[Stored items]
==*==

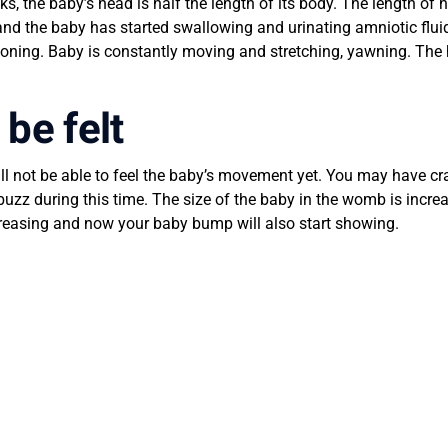
s, the baby’s head is half the length of its body. The length of
ed and the baby has started swallowing and urinating amniotic fl
ioning. Baby is constantly moving and stretching, yawning. The h
be felt
ill not be able to feel the baby’s movement yet. You may have 
buzz during this time. The size of the baby in the womb is incr
increasing and now your baby bump will also start showing.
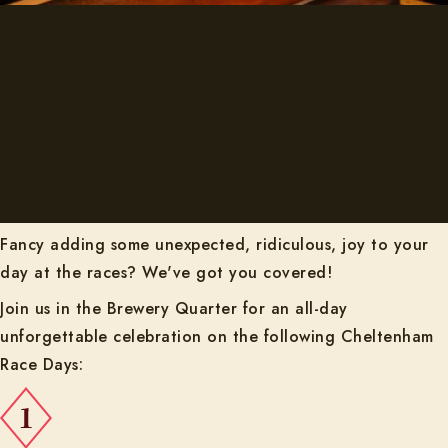
Race Days at Flight
Club Cheltenham
Fancy adding some unexpected, ridiculous, joy to your
day at the races? We've got you covered!
Join us in the Brewery Quarter for an all-day
unforgettable celebration on the following Cheltenham
Race Days:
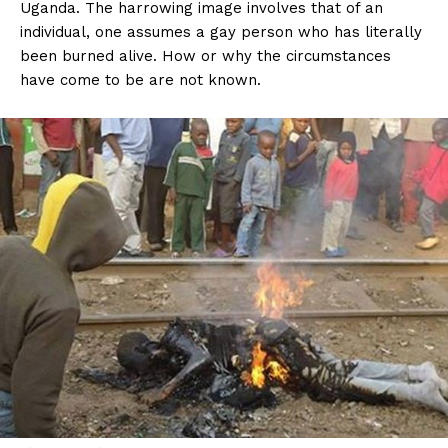
Uganda. The harrowing image involves that of an
individual, one assumes a gay person who has literally
been burned alive. How or why the circumstances
have come to be are not known.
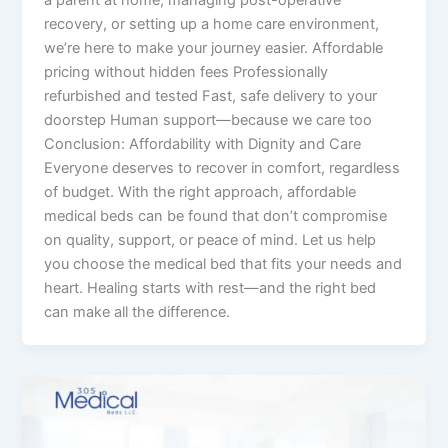
recovery, or setting up a home care environment,
we’re here to make your journey easier. Affordable
pricing without hidden fees Professionally
refurbished and tested Fast, safe delivery to your
doorstep Human support—because we care too
Conclusion: Affordability with Dignity and Care
Everyone deserves to recover in comfort, regardless
of budget. With the right approach, affordable
medical beds can be found that don’t compromise
on quality, support, or peace of mind. Let us help
you choose the medical bed that fits your needs and
heart. Healing starts with rest—and the right bed
can make all the difference.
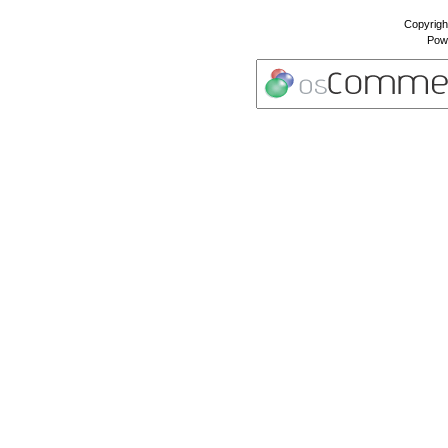
Copyrigh
Pow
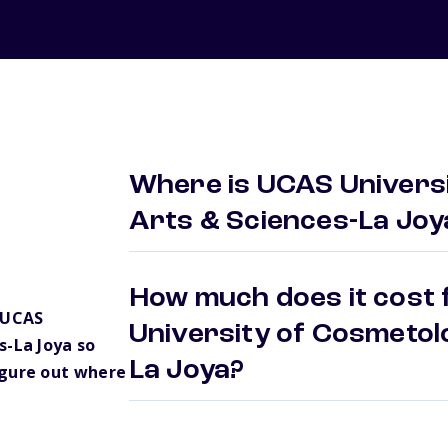
Where is UCAS Univers
Arts & Sciences-La Joy
How much does it cost 
 UCAS
University of Cosmetol
s-La Joya so
La Joya?
igure out where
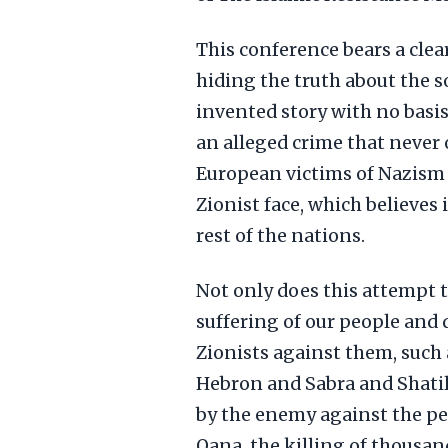
This conference bears a clea
hiding the truth about the s
invented story with no basis.
an alleged crime that never 
European victims of Nazism d
Zionist face, which believes 
rest of the nations.
Not only does this attempt t
suffering of our people and
Zionists against them, such 
Hebron and Sabra and Shati
by the enemy against the peo
Qana, the killing of thousan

==*==

The task calls for all lines in the entries that hold "right".

of budget. With the right approach, affordable
heart. Healing starts with rest—and the right bed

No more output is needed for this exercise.